Wa-Tho-Huk: portrait of Jim Thorpe
Material: Oil on wood
Kill the Indian, and save the man. – Captain Henry Pratt, Carlyle Indian Industrial School
The Sac and the Fox Indians form the Mesquakie Nation. The Sac (or Sauk) were the Osakiwugis, and the Fox were always the Mesquakie. Both were driven into the Western Great Lakes region by the Iroquois, and then further west, across the Mississippi, by US expansion. The Mesquakie Nation produced the athletic genius, Jim Thorpe (Wa-Tho-Huk), who excelled at every sport he tried. The “C” on his uniform in this painting could stand for his professional football team, the Canton Bulldogs, or for the same town’s Football Hall of Fame, of which he is an inductee, or it might stand for his alma mater, the Carlyle Indian boarding school. Thorpe struck gold in the 1912 Olympics but had it all taken back because he’d athleted professionally. His medals have now been returned and his records restored, only 110 years later.
I once visited the U.S. Army’s ‘Carlyle Barracks’, hoping to learn more about the Indian School that once existed there, but there was no trace of it other than a baseball uniform in a tiny museum in the former brig.

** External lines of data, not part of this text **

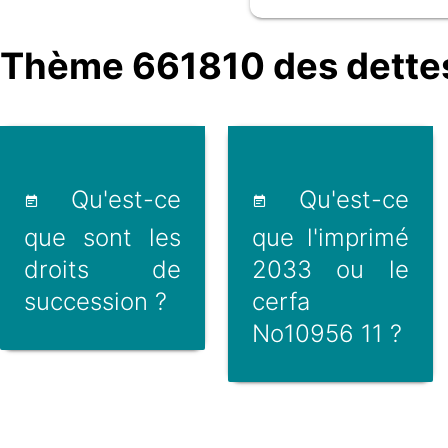
Thème 661810 des dette
Qu'est-ce
Qu'est-ce
que sont les
que l'imprimé
droits de
2033 ou le
succession ?
cerfa
No10956 11 ?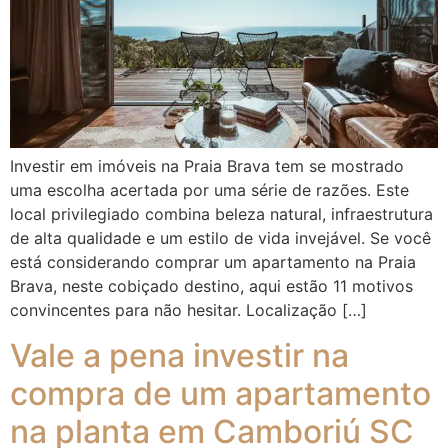
Investir em imóveis na Praia Brava tem se mostrado
uma escolha acertada por uma série de razões. Este
local privilegiado combina beleza natural, infraestrutura
de alta qualidade e um estilo de vida invejável. Se você
está considerando comprar um apartamento na Praia
Brava, neste cobiçado destino, aqui estão 11 motivos
convincentes para não hesitar. Localização […]
Vale a pena investir na
compra de um apartamento
na planta em Camboriú SC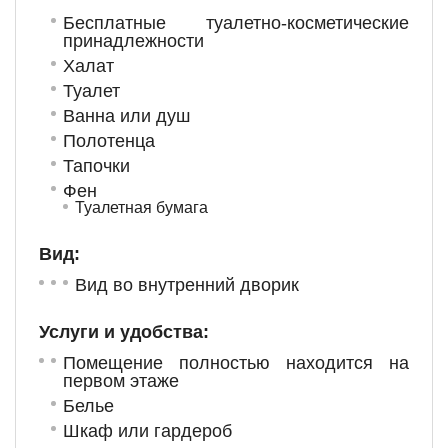
Бесплатные туалетно-косметические
принадлежности
Халат
Туалет
Ванна или душ
Полотенца
Тапочки
Фен
Туалетная бумага
Вид:
Вид во внутренний дворик
Услуги и удобства: ​
Помещение полностью находится на
первом этаже
Белье
Шкаф или гардероб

Given disproportionate space in the museum was a life-size diorama showing a mannequin of a doughboy sitting on his jail cell cot with a black eye and a hangover. I asked the guards how I could learn more about the school, and they referred me to someone in town who they thought might give a shit. Then they offered me a look at a real Sherman tank (Ironically named for the genius who proposed poisoning Indians with yucky blankets) and a tour of the Omar Bradley Museum, but I didn’t have the time or the interest. In fact, I was a bit irked, but outrage alone won’t solve the world’s problems, so I left.
That is how this painting drew me in the Boarding School direction, resulting in a youthful Thorpe with his bad, boarding-school haircut, Indian ledger paper drawing, and Western-art style tree in the background.